The concept is good - the details need work.
You know that :-).
Maximum charge voltage:
If using NimH batteries, which are rated at a nominal 1.2V, charge voltage for full charge is in the 1.4V - 1.45V range at charge rates of up to around C/10 (mA = mAh/10).
Using two diodes as shown as a 'clamp' will reduce capacity stored to a small total of full capacity. Better is to use a well defined clamp such as a TL431 "adjustable zener" - plus an extra clamp transistor if power levels warrant. Details of this and other options can be provided once the other details are sorted out.
Here is a TL431 + PFET clamp regulator circuit - from my SE EE answer here.
R2 can be a wire link.
For currents below TL:431 rated Imax remove Q1 and short R2 & R1.
To use a small pnp bipolar transistor in place of Q1 use R1 = 10k, R2 = 1K.
For NiMH adjust Vclamp to about 1.4V/cell.
For LiIon adjuist Vclamp to 4.0V/cell or slightly LESS.
LEDs require a minimum forward voltage (Vf) to operate.
Red requires about 2V,
This table is 'somewhat generalised' but gives an idea.
Modern white LEDs typically need 3V or more. If you have control electronics then you also need some "headroom voltage". If you are operating white LEDs directly from battery then 3 x NimH will work acceptably and 4 is probably better.
An alternative is to use a single cell Lithium Ion (LiIon) battery - such as are used in almost all cell phones. These are readily available and even a well used one may meet your need. The key thing about LiIon is that they MUST be charged in such a way that they are not rapidly destroyed. This is easily enough achieved but must be done.
Alternatior / Generator:
A small brushed DC motor rated at 6V or more will probably meet the need.
Small stepper motors also can work well - but may have somewhat more startup torque.
Small brushless DC motors can work very well. Surplus low voltage DC fans form PCs etc are a good source - but the internal electronics need to be removed or bypassed. That's not hard and there is much on web re doing this. More on that if required.
The stepper motor and brushless motor solutions will usually have longer lifetimes as there is no brush wear.
If you want to use a single NimH cell then a DC-DC step up inverter will allow LEDs to be driven from a 1v - 1.2V source. These can be built 'from scratch' but salvaging one from a single cell lawn light is a low to no cost option. Lawn lights may die for a range of reason so a dead one may be the source of a suitable inverter.
Wind turbine mechanical aspects are not hard when power levels are this low and efficiency is not very important. Ask if needed.
See what you think of the above and ask questions and the answer can be expanded to suit.
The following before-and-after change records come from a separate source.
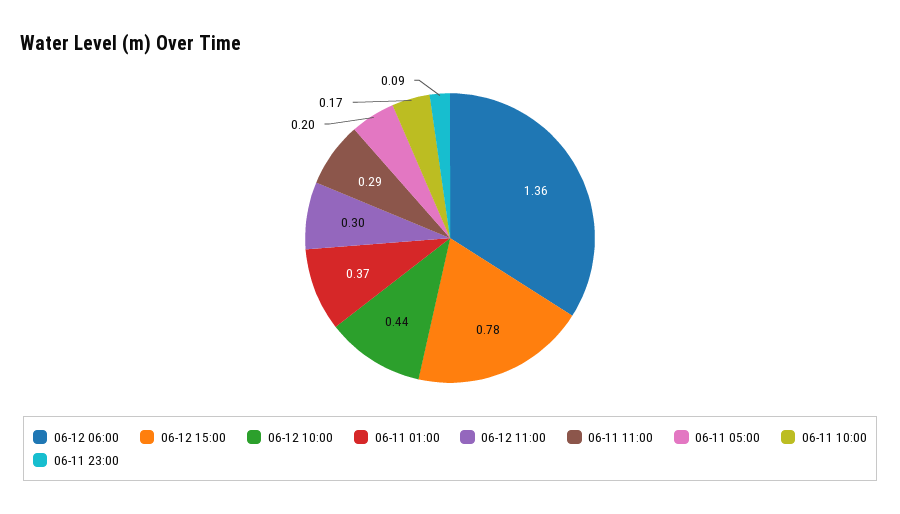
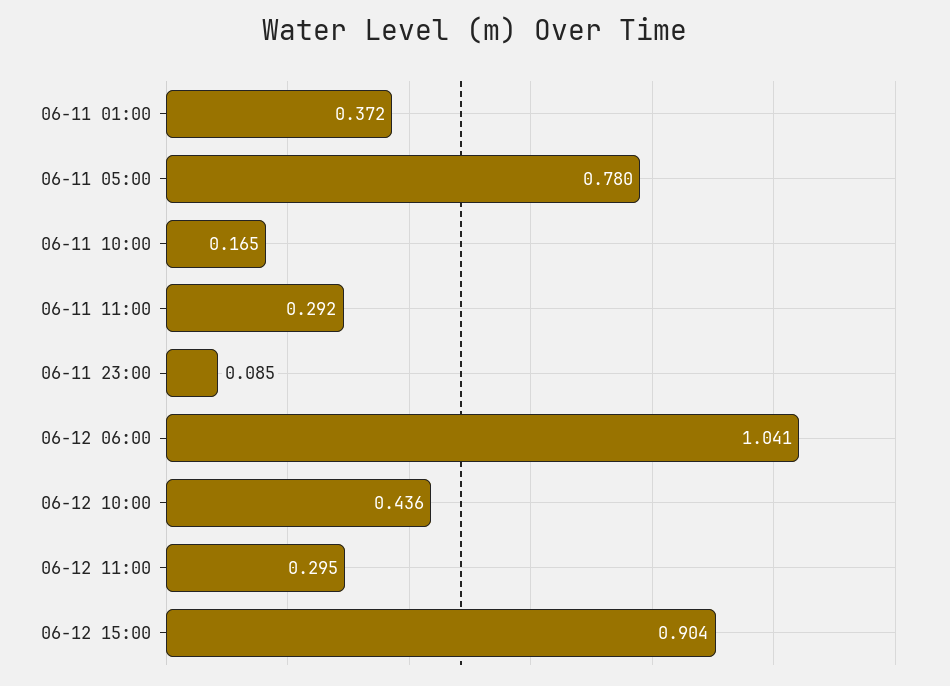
  {
-   "06-12 06:00": 1.36,
+   "06-12 06:00": 1.041,
-   "06-12 15:00": 0.78,
+   "06-12 15:00": 0.904,
    "06-12 10:00": 0.436,
    "06-11 01:00": 0.372,
    "06-12 11:00": 0.295,
    "06-11 11:00": 0.292,
-   "06-11 05:00": 0.2,
+   "06-11 05:00": 0.78,
    "06-11 10:00": 0.165,
    "06-11 23:00": 0.085
  }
An excellent charging solution if using a LiIon cell is to use a TP4056 LiIon charging module. These are available for a dollar or few on ebay, Ali Express etc. There are versions with and without a low voltage cutout. The ones with cutout are slightly costlier but protect the battery from over discharge. A white LED operated from a LiIon cell will usually reduce current drain into the microamps range while the battery is still in its 'safe' voltage range.